25/12/2020 às 21h54min - Atualizada em 25/12/2020 às 21h54min

Marias no caminho

Marias no caminho

A figura de Jesus é significativa e enigmática para toda a humanidade e, no calendário cristão, escolheu-se o dia 25 de dezembro para comemorar seu nascimento, tudo cercado de especulações, mas o fato é que e em meio a futilidades dos presentes e ceias, o nascimento de um ser que desconstruiu uma história é certa. Jesus esteve no meio da humanidade.

Apesar do aniversariante, hoje eu quero falar sobre os bastidores do nascimento, o cenário e os atores, ou melhor, uma mulher em especial, que foi de extrema importância para a vida de Jesus, quero falar sobre Maria. Não necessariamente sobre a santidade dessa ou seus poderes de intercessão junto de Deus; quero falar sobre a entrega de Maria a um projeto  tão grandioso, aceitando a posição de coadjuvante.

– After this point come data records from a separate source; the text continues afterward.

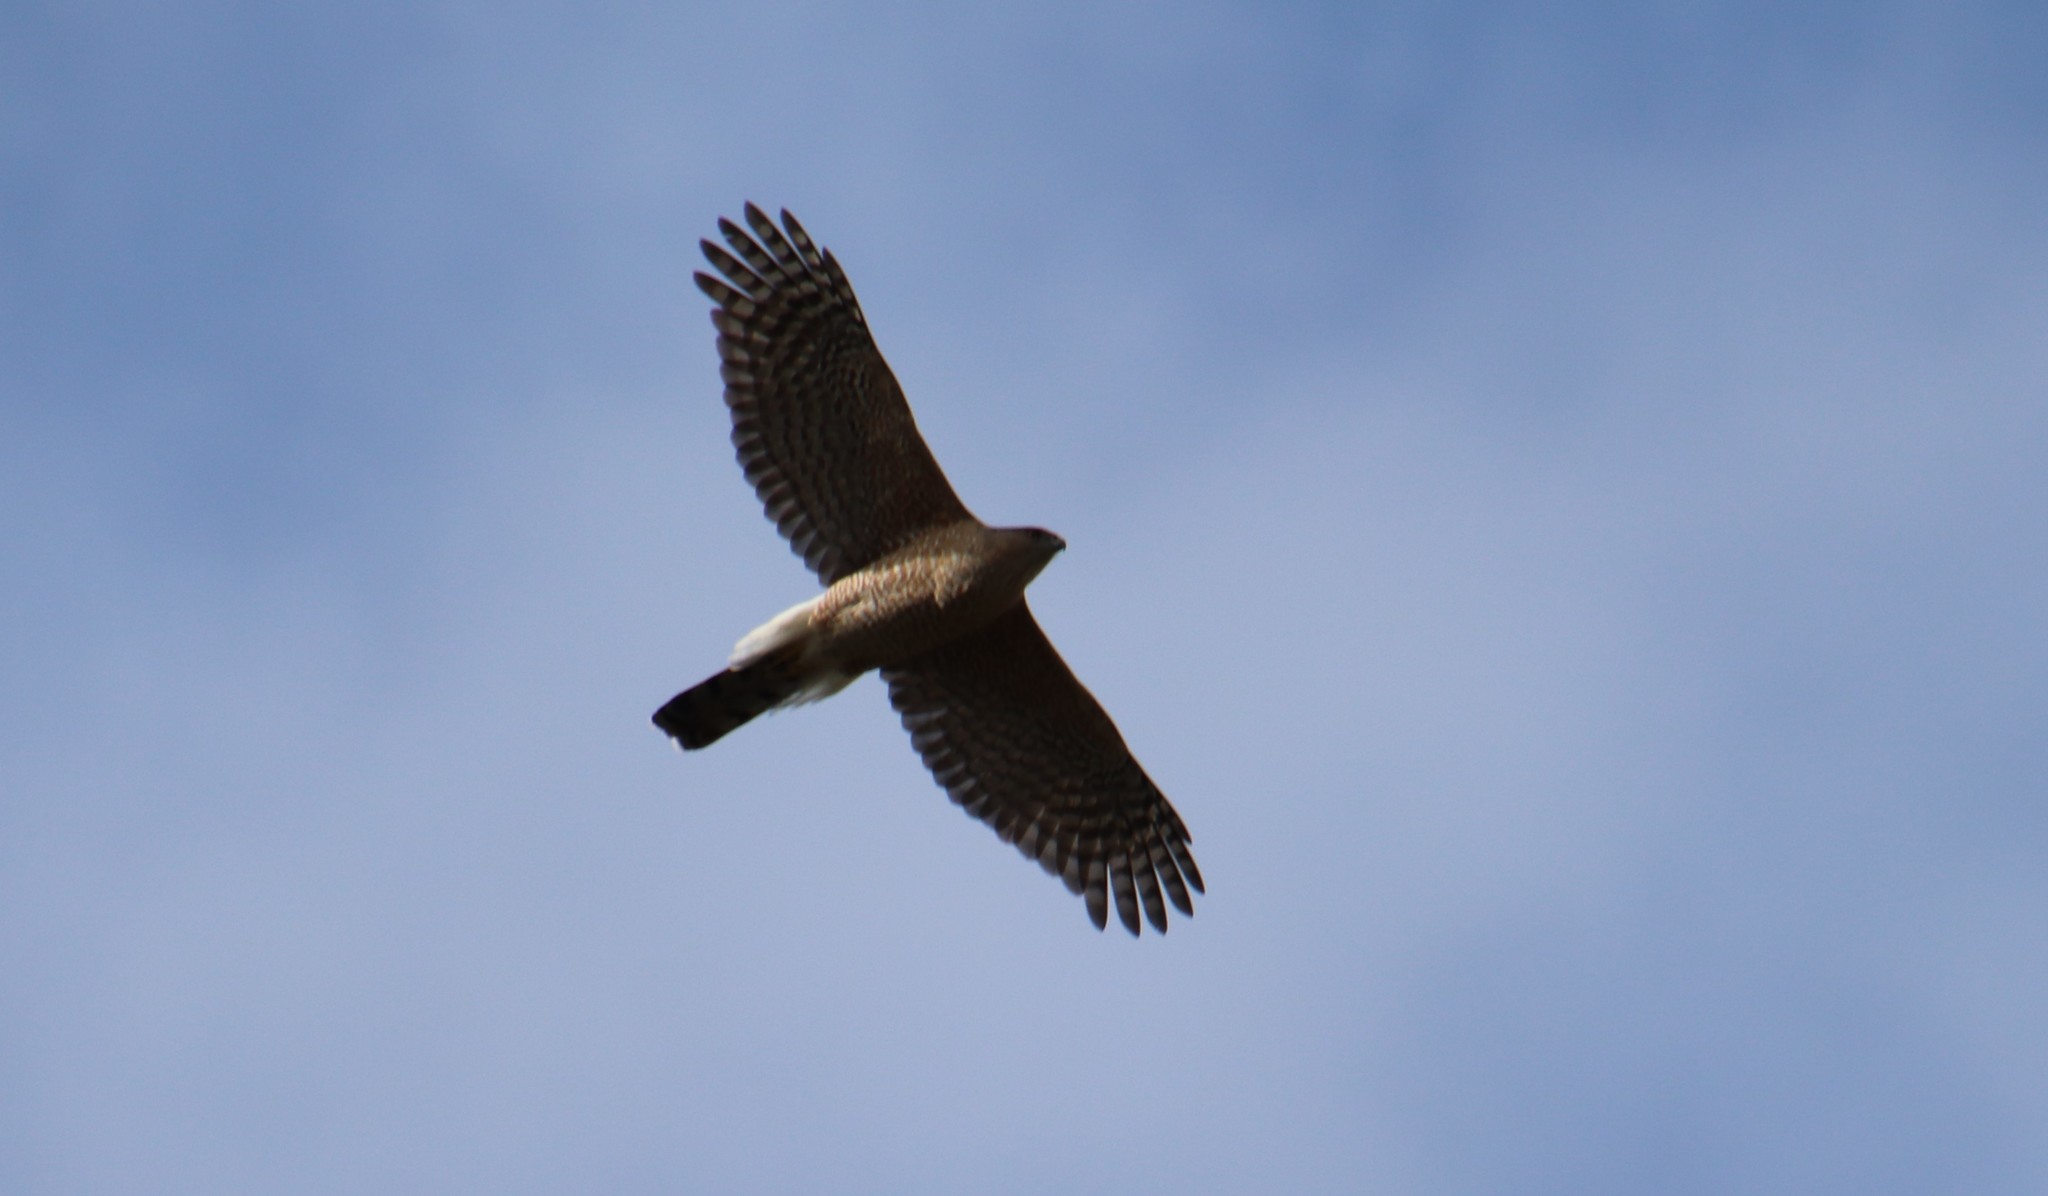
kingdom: Animalia
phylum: Chordata
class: Aves
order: Accipitriformes
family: Accipitridae
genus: Accipiter
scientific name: Accipiter cooperii
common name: Cooper's hawk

Maria como mulher aceitou ser mãe de um homem que se colocava no centro dos problemas que afligiam as pessoas e contra qualquer tipo de poder que não tivesse a vida como prioridade. Maria acompanhava, assistindo sem entender, mas sempre do lado de seu filho.

Muitas vezes, Maria não compreendia os propósitos, mas sentia que devia prosseguir e, assim o fez até depois da crucificação de Jesus. Sempre nos bastidores, mas atenta a preparar tudo o que fosse sua função para que o projeto de Jesus se concretizasse. “ Fazei tudo o que Ele vos disser. ”

Por que resolvi falar de Maria nesse natal? Vivemos hoje uma grande necessidade de estarmos à frente, aparecendo, nos expondo e, ao mesmo tempo queremos e pedimos a intervenção de Deus na resolução dos problemas da humanidade, mas quantas vezes nos colocamos a serviço? Dispostos a estarmos nas sombras dos bastidores, cumprindo silenciosamente uma missão com o objetivo de um projeto maior, que envolva o bem de todos?

Para que Jesus nascesse foi necessário um sim de mulheres e homens que compreenderam que a divindade se manifesta quando nos colocamos a serviço, assim abriram mão de benefícios particulares e se tornaram servos, não no sentido de escravidão, mas de serviço.

O mundo não se tornará um lugar melhor, se Marias não surgirem pelo caminho com o espírito da cooperação, da abnegação, da ajuda ao outro, do trabalho para bem-estar de todos, sem nenhum reconhecimento próprio.

Na atualidade está muito difícil ser Maria, pela simplicidade, pela humildade, resignação, silêncio, bem-aventurança. Questionamos e racionalizamos demais, enquanto as Marias apenas cumprem o que é necessário a elas para que o bem prevaleça.

Se queremos continuar a comemorar o natal como símbolo do nascimento de Jesus deveremos preparar Marias para fazerem seus papeis e doravante todas as gerações continuarem a ter o direito às bem-aventuranças. Nesse natal ave e salve todas as Marias.